Hartman likes to keep himself busy outside of his YouTube career as well. “Outside of making videos I also have a job as the director of youth ministry at the church I attend, I have a beautiful fiancé that I spend a lot of time with, and I’ve been looking into real estate, so I spend a lot of time on those things too.”

One of Hartman’s most recent video ideas came about when he was in college. Hartman and his good college friend, Nathan, were talking about how there were a lot of people named “Nathan” who attended Messiah University. Jokingly, they talked about inviting all of the people named Nathan to a “Nate” party, a party consisting of people only named Nathan. Hartman resurfaced the idea around a year later and decided to turn it into a YouTube video.

“I wrote up a message, and took to Twitter, Instagram, and Facebook. I just typed “Zach Hartman” into the search field (which subsequently showed results for every other spelling of the name) and just went through the list.”

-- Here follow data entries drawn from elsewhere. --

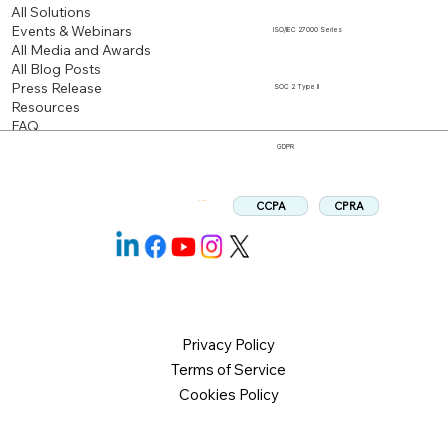
All Solutions
Events & Webinars
ISO/IEC 27000 Series
All Media and Awards
All Blog Posts
Press Release
SOC 2 Type II
Resources
FAQ
GDPR
CPRA
CCPA
Follow us:
Privacy Policy
Terms of Service
Cookies Policy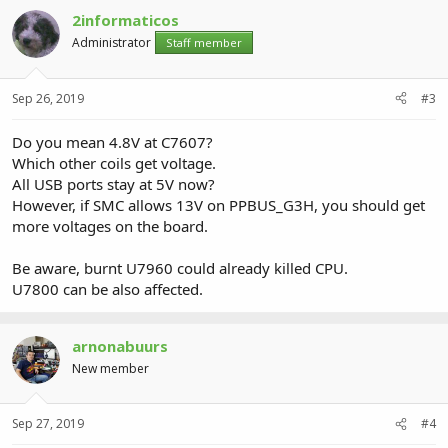
2informaticos
Administrator
Staff member
Sep 26, 2019
#3
Do you mean 4.8V at C7607?
Which other coils get voltage.
All USB ports stay at 5V now?
However, if SMC allows 13V on PPBUS_G3H, you should get
more voltages on the board.
Be aware, burnt U7960 could already killed CPU.
U7800 can be also affected.
arnonabuurs
New member
Sep 27, 2019
#4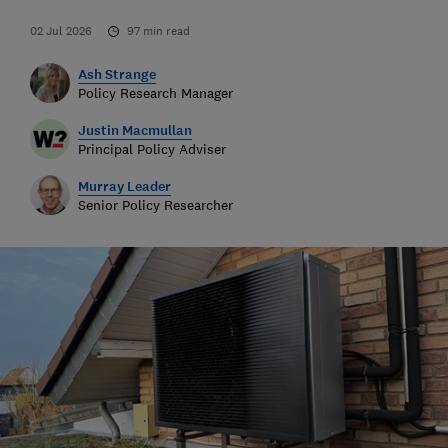
02 Jul 2026
97
min read
Ash Strange
Policy Research Manager
Justin Macmullan
Principal Policy Adviser
Murray Leader
Senior Policy Researcher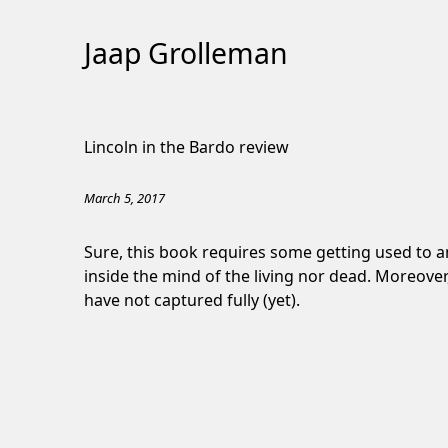
Jaap Grolleman
Skip
to
Lincoln in the Bardo review
Content
March 5, 2017
Sure, this book requires some getting used to an
inside the mind of the living nor dead. Moreover, 
have not captured fully (yet).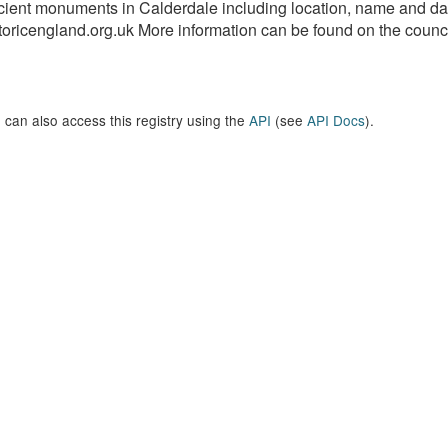
ient monuments in Calderdale including location, name and dat
toricengland.org.uk More information can be found on the council
 can also access this registry using the
API
(see
API Docs
).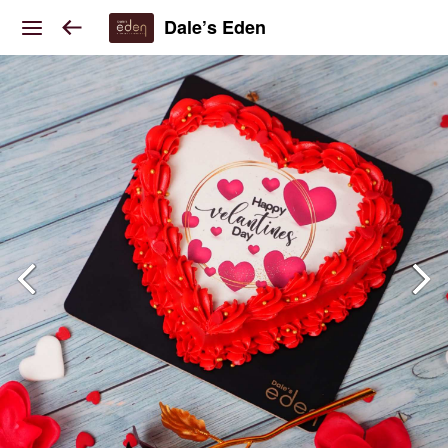
Dale’s Eden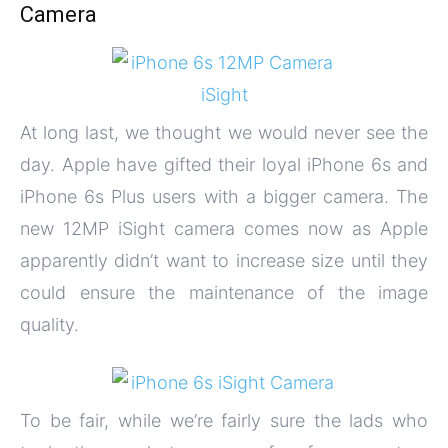
Camera
At long last, we thought we would never see the
day. Apple have gifted their loyal iPhone 6s and
iPhone 6s Plus users with a bigger camera. The
new 12MP iSight camera comes now as Apple
apparently didn’t want to increase size until they
could ensure the maintenance of the image
quality.
To be fair, while we’re fairly sure the lads who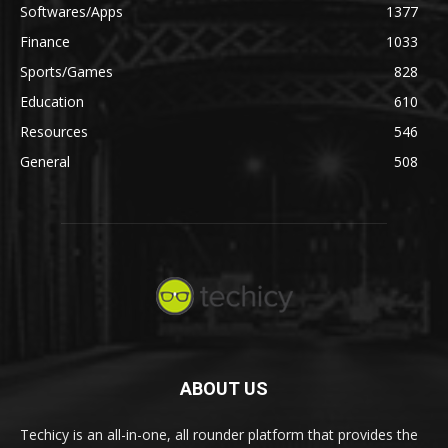
Softwares/Apps
1377
Finance
1033
Sports/Games
828
Education
610
Resources
546
General
508
ABOUT US
Techicy is an all-in-one, all rounder platform that provides the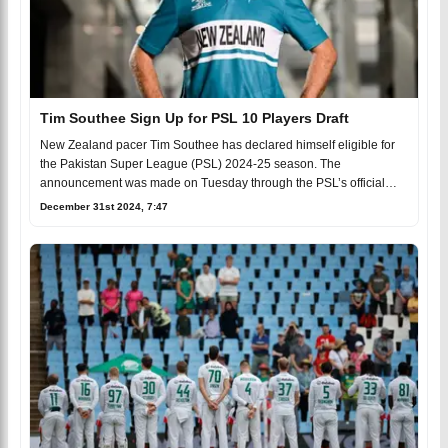
Tim Southee Sign Up for PSL 10 Players Draft
New Zealand pacer Tim Southee has declared himself eligible for
the Pakistan Super League (PSL) 2024-25 season. The
announcement was made on Tuesday through the PSL’s official
soci
December 31st 2024, 7:47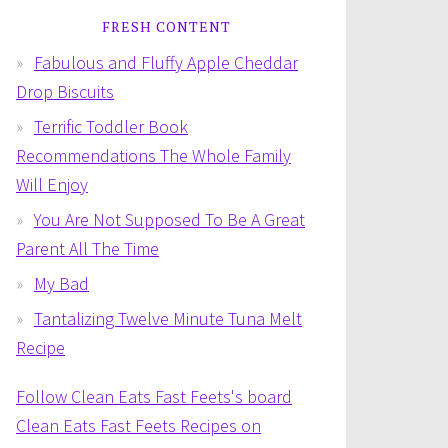
FRESH CONTENT
Fabulous and Fluffy Apple Cheddar
Drop Biscuits
Terrific Toddler Book
Recommendations The Whole Family
Will Enjoy
You Are Not Supposed To Be A Great
Parent All The Time
My Bad
Tantalizing Twelve Minute Tuna Melt
Recipe
Follow Clean Eats Fast Feets's board
Clean Eats Fast Feets Recipes on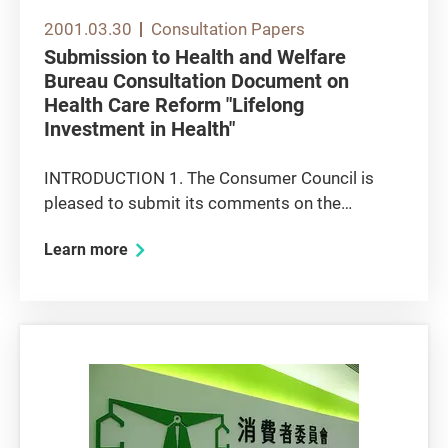
2001.03.30
Consultation Papers
Submission to Health and Welfare
Bureau Consultation Document on
Health Care Reform "Lifelong
Investment in Health"
INTRODUCTION 1. The Consumer Council is
pleased to submit its comments on the
captioned consultation document, for
Learn more
consideration by the Health and Welfare Bureau
(HWB). In this submission, the Council has
directed its response to those proposals that...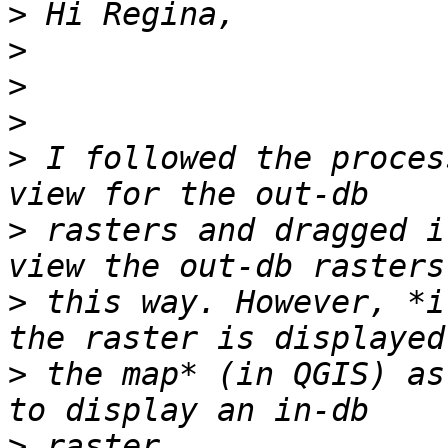
>
>
>
>
>
 I followed the proces
>
 rasters and dragged i
>
 this way. However, *i
>
 the map* (in QGIS) as
>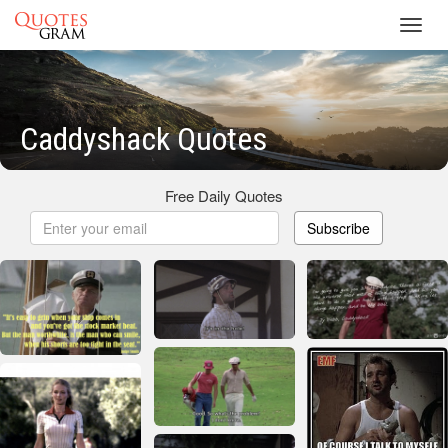
Toggl
navig
Caddyshack Quotes
Free Daily Quotes
Subscribe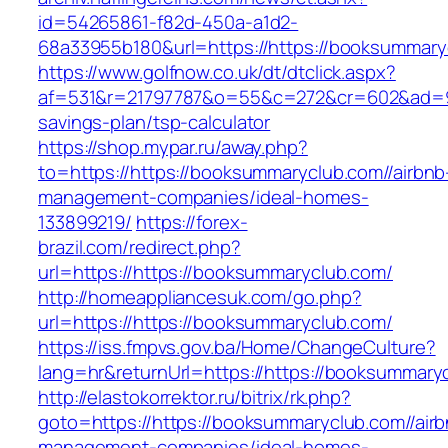
id=54265861-f82d-450a-a1d2-
68a33955b180&url=https://https://booksummary
https://www.golfnow.co.uk/dt/dtclick.aspx?
af=531&r=21797787&o=55&c=272&cr=602&ad=9&gn
savings-plan/tsp-calculator
https://shop.mypar.ru/away.php?
to=https://https://booksummaryclub.com//airbnb
management-companies/ideal-homes-
133899219/
https://forex-
brazil.com/redirect.php?
url=https://https://booksummaryclub.com/
http://homeappliancesuk.com/go.php?
url=https://https://booksummaryclub.com/
https://iss.fmpvs.gov.ba/Home/ChangeCulture?
lang=hr&returnUrl=https://https://booksummary
http://elastokorrektor.ru/bitrix/rk.php?
goto=https://https://booksummaryclub.com//air
management-companies/ideal-homes-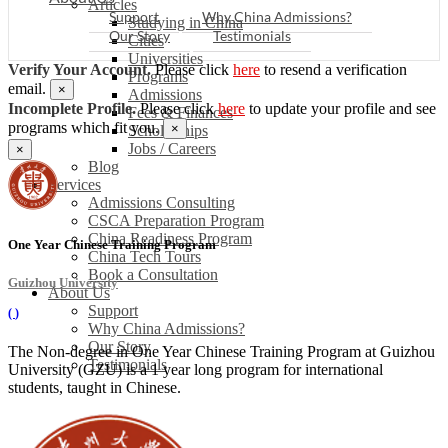
Articles
Support
Why China Admissions?
Studying in China
Our Story
Testimonials
Cities
Universities
Verify Your Account.
Please click
here
to resend a verification
Programs
email.
×
Admissions
Incomplete Profile.
Please click
here
to update your profile and see
Fees & Finances
programs which fit you.
×
Scholarships
Jobs / Careers
×
Blog
Services
Admissions Consulting
CSCA Preparation Program
China Readiness Program
One Year Chinese Training Program
China Tech Tours
Book a Consultation
Guizhou University
About Us
Support
(
)
Why China Admissions?
Our Story
The Non-degree in One Year Chinese Training Program at Guizhou
Testimonials
University (GZU) is a 1 year long program for international
students, taught in Chinese.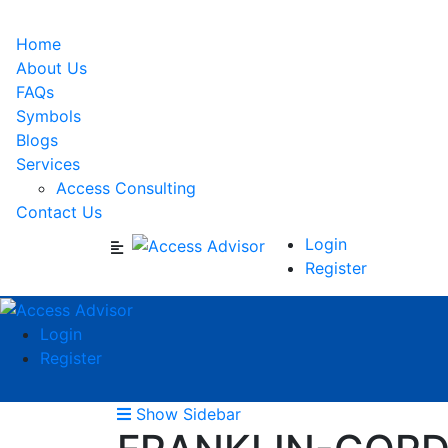
Home
About Us
FAQs
Symbols
Blogs
Services
Access Consulting
Contact Us
Login
Register
Login
Register
Show Sidebar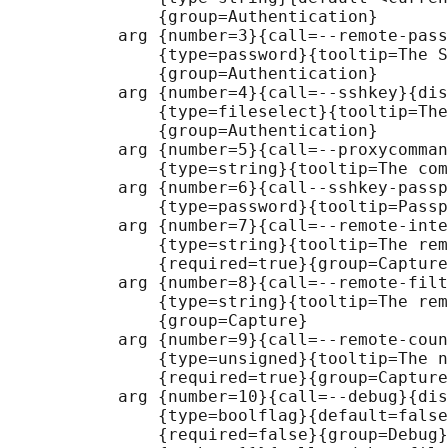
               {group=Authentication}

           arg {number=3}{call=--remote-pass
               {type=password}{tooltip=The S
               {group=Authentication}

           arg {number=4}{call=--sshkey}{dis
               {type=fileselect}{tooltip=The
               {group=Authentication}

           arg {number=5}{call=--proxycomman
               {type=string}{tooltip=The com
           arg {number=6}{call--sshkey-passp
               {type=password}{tooltip=Passp
           arg {number=7}{call=--remote-inte
               {type=string}{tooltip=The rem
               {required=true}{group=Capture
           arg {number=8}{call=--remote-filt
               {type=string}{tooltip=The rem
               {group=Capture}

           arg {number=9}{call=--remote-coun
               {type=unsigned}{tooltip=The n
               {required=true}{group=Capture
           arg {number=10}{call=--debug}{dis
               {type=boolflag}{default=false
               {required=false}{group=Debug}
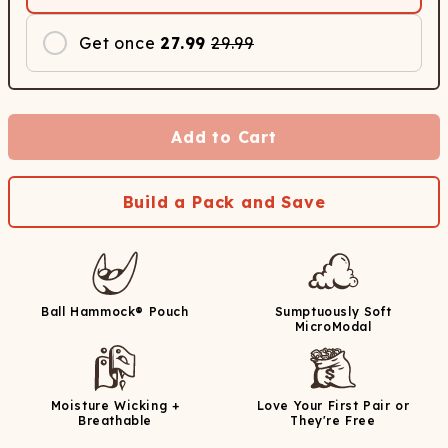
Get once
27.99
29.99
Add to Cart
Build a Pack and Save
Ball Hammock® Pouch
Sumptuously Soft
MicroModal
Moisture Wicking +
Love Your First Pair or
Breathable
They're Free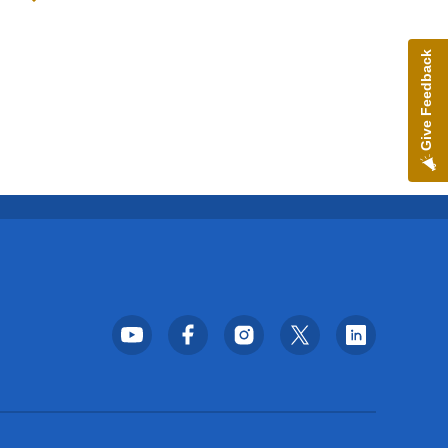
Toggle submenu
Give Feedback
Footer Social Media Menu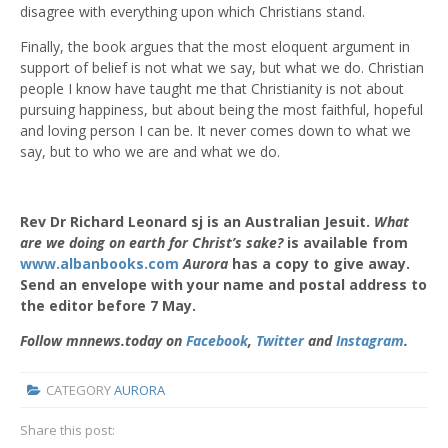
disagree with everything upon which Christians stand.
Finally, the book argues that the most eloquent argument in
support of belief is not what we say, but what we do. Christian
people I know have taught me that Christianity is not about
pursuing happiness, but about being the most faithful, hopeful
and loving person I can be. It never comes down to what we
say, but to who we are and what we do.
Rev Dr Richard Leonard sj is an Australian Jesuit.
What
are we doing on earth for Christ’s sake?
is available from
www.albanbooks.com
Aurora
has a copy to give away.
Send an envelope with your name and postal address to
the editor before 7 May.
Follow mnnews.today on
Facebook
,
Twitter
and
Instagram
.
CATEGORY
AURORA
Share this post: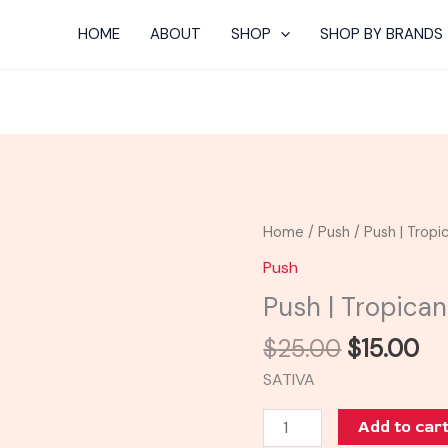
HOME
ABOUT
SHOP
SHOP BY BRANDS
Original
Cu
Push
Home
/
Push
/ Push | Trop
price
pr
|
Push
was:
is:
Tropicana
Push | Tropica
$25.00.
$1
Cookies
Tank
$
25.00
$
15.00
quantity
SATIVA
Add to car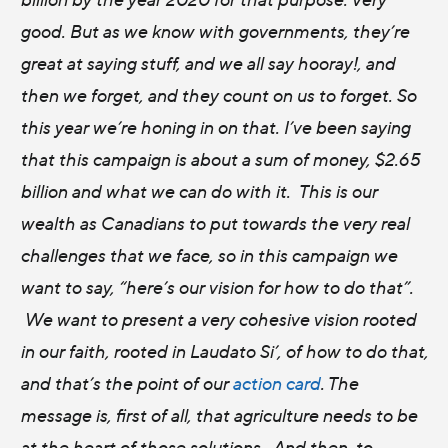
good. But as we know with governments, they’re
great at saying stuff, and we all say hooray!, and
then we forget, and they count on us to forget. So
this year we’re honing in on that. I’ve been saying
that this campaign is about a sum of money, $2.65
billion and what we can do with it. This is our
wealth as Canadians to put towards the very real
challenges that we face, so in this campaign we
want to say, “here’s our vision for how to do that”.
We want to present a very cohesive vision rooted
in our faith, rooted in Laudato Si’, of how to do that,
and that’s the point of our
action card
. The
message is, first of all, that agriculture needs to be
at the heart of those solutions. And then, to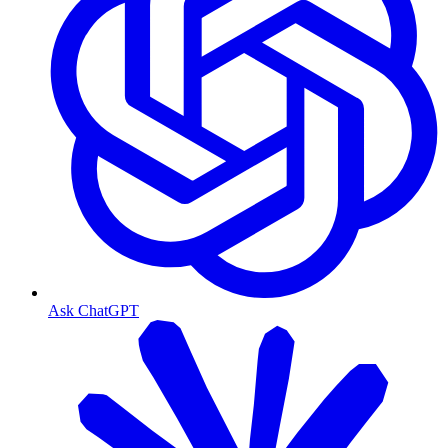
Ask ChatGPT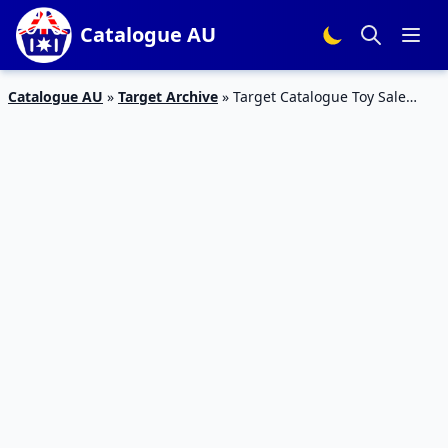
Catalogue AU
Catalogue AU
»
Target Archive
»
Target Catalogue Toy Sale
Starts On 22 July 2015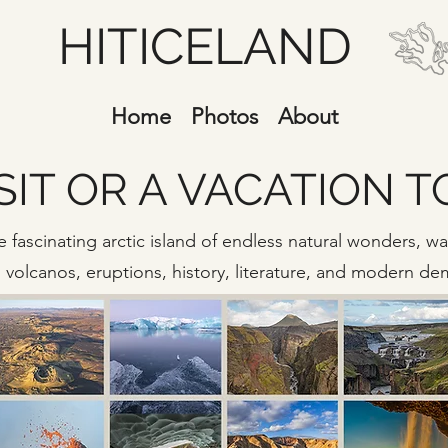
HITICELAND
Home
Photos
About
SIT OR A VACATION 
 fascinating arctic island of endless natural wonders, wate
s, volcanos, eruptions, history, literature, and modern d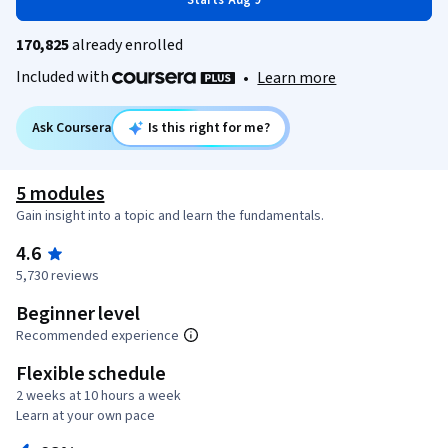
Starts Aug 9
170,825
already enrolled
Included with
•
Learn more
Ask Coursera
Is this right for me?
5 modules
Gain insight into a topic and learn the fundamentals.
4.6
5,730 reviews
Beginner level
Recommended experience
Flexible schedule
2 weeks at 10 hours a week
Learn at your own pace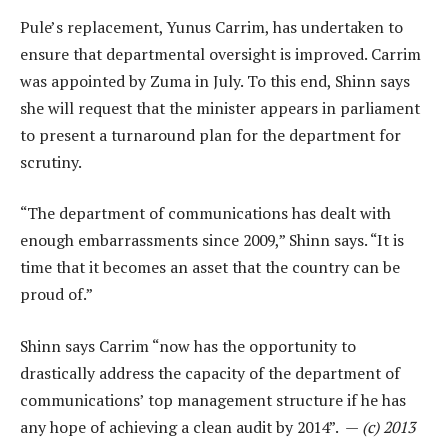
Pule’s replacement, Yunus Carrim, has undertaken to
ensure that departmental oversight is improved. Carrim
was appointed by Zuma in July. To this end, Shinn says
she will request that the minister appears in parliament
to present a turnaround plan for the department for
scrutiny.
“The department of communications has dealt with
enough embarrassments since 2009,” Shinn says. “It is
time that it becomes an asset that the country can be
proud of.”
Shinn says Carrim “now has the opportunity to
drastically address the capacity of the department of
communications’ top management structure if he has
any hope of achieving a clean audit by 2014”. —
(c) 2013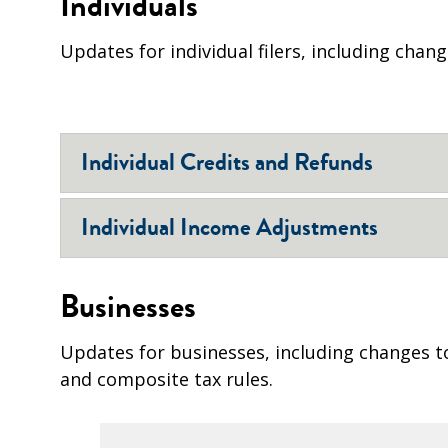
Individuals
Updates for individual filers, including chan
Individual Credits and Refunds
Individual Income Adjustments
Businesses
Updates for businesses, including changes t
and composite tax rules.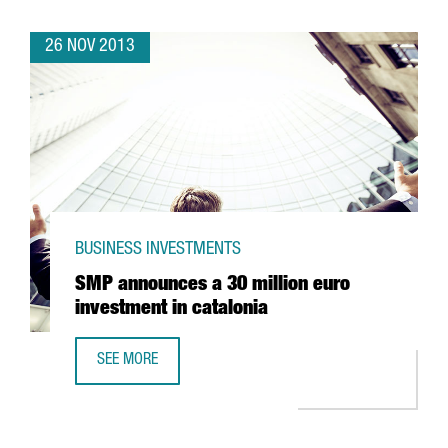
26 NOV 2013
BUSINESS INVESTMENTS
SMP announces a 30 million euro
investment in catalonia
SEE MORE
SMP ANNOUNCES A 30 MILLION EURO INVESTMENT IN CAT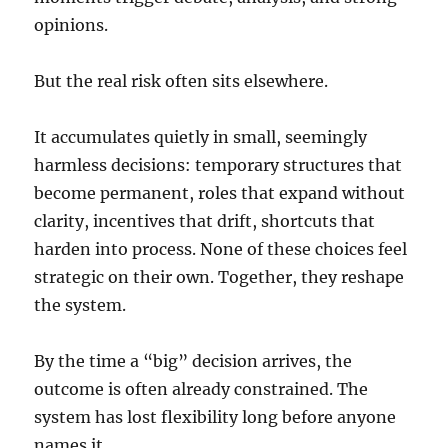
opinions.
But the real risk often sits elsewhere.
It accumulates quietly in small, seemingly
harmless decisions: temporary structures that
become permanent, roles that expand without
clarity, incentives that drift, shortcuts that
harden into process. None of these choices feel
strategic on their own. Together, they reshape
the system.
By the time a “big” decision arrives, the
outcome is often already constrained. The
system has lost flexibility long before anyone
names it.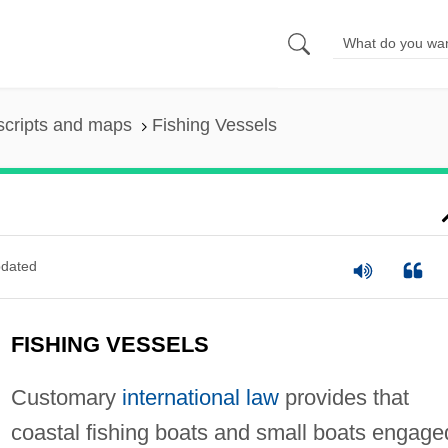
scripts and maps
Fishing Vessels
dated
FISHING VESSELS
Customary
international law
provides that
coastal fishing boats and small boats engage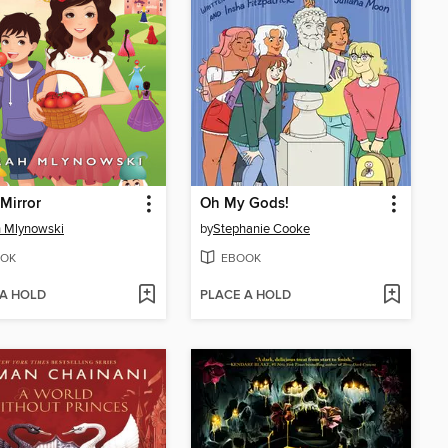
 Mirror
Oh My Gods!
 Mlynowski
by
Stephanie Cooke
OK
EBOOK
 A HOLD
PLACE A HOLD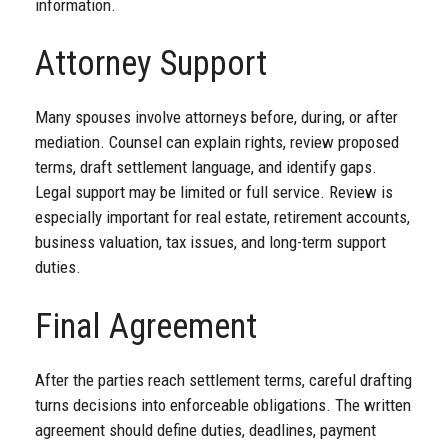
information.
Attorney Support
Many spouses involve attorneys before, during, or after
mediation. Counsel can explain rights, review proposed
terms, draft settlement language, and identify gaps.
Legal support may be limited or full service. Review is
especially important for real estate, retirement accounts,
business valuation, tax issues, and long-term support
duties.
Final Agreement
After the parties reach settlement terms, careful drafting
turns decisions into enforceable obligations. The written
agreement should define duties, deadlines, payment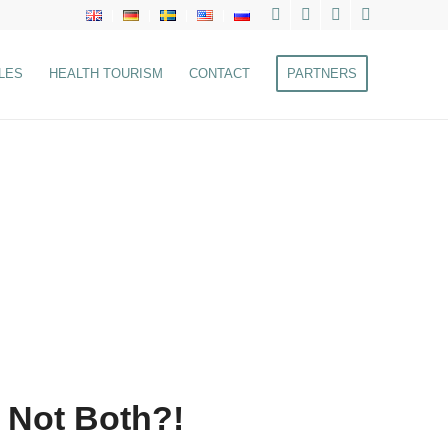
LES
HEALTH TOURISM
CONTACT
PARTNERS
 Not Both?!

Hartman worked to get as many people with the same name as him to join a Zoom call, that he would post to his YouTube channel. He sent them messages on social media explaining who he was and what his plan was for a 30-minute Zoom meeting.

“In the end, I managed to convince 4 different Zach Hartmans to join the meeting, which is supposedly 10% of all Zach Hartmans in the world,” said Hartman.

Hartman said that no matter what, he is going to continue to create content on YouTube until he hits a million subscribers.  “I just think that would be such a cool achievement, and it’s what I dreamed of as a kid.”

Already achieving his childhood dream of making videos full-time, Hartman is reaching for even higher goals.

For anyone who is looking to pursue YouTube full-time, Hartman recommends that you start slow and just do it for fun at first to see if you like the process.  

“I think that happiness comes from doing things that excite you, so whether that’s making videos or doing something else entirely, I highly encourage everyone to find what that is and go for it.”